#### [EXCERPTED RECORDS]
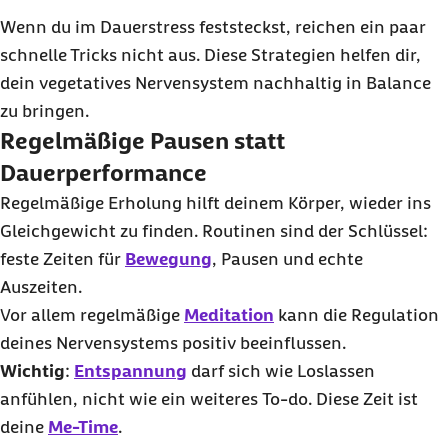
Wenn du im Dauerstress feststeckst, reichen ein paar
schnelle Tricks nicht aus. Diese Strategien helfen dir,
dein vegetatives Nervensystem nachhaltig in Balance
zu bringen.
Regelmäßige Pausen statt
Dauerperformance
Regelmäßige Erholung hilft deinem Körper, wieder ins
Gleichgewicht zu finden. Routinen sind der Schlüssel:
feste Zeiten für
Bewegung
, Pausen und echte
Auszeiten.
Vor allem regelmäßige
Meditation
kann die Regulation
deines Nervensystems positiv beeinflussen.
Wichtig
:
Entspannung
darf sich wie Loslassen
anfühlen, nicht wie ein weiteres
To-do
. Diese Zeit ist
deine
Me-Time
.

...

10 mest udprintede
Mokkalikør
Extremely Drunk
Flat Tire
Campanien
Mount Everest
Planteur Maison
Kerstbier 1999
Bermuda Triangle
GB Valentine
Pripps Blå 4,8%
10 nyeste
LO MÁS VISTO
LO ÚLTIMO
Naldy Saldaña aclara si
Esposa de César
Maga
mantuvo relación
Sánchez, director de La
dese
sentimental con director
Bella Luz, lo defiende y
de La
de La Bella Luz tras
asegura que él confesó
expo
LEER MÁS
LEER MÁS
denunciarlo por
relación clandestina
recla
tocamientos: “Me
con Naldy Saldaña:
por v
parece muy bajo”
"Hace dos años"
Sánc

--

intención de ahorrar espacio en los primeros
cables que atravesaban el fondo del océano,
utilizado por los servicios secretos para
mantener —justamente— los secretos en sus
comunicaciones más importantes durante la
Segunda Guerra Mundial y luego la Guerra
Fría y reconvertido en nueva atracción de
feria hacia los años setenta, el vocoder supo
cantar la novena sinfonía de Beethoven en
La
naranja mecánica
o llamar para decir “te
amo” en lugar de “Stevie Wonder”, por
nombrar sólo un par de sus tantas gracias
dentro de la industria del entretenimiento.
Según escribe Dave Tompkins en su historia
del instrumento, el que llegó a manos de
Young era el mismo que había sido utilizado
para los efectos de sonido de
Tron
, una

#### [EXERCISE]
If a line in the listing holds the word "relación", list that line.

#### [RESPONSE TO THIS EXERCISE]
mantuvo relación
relación clandestina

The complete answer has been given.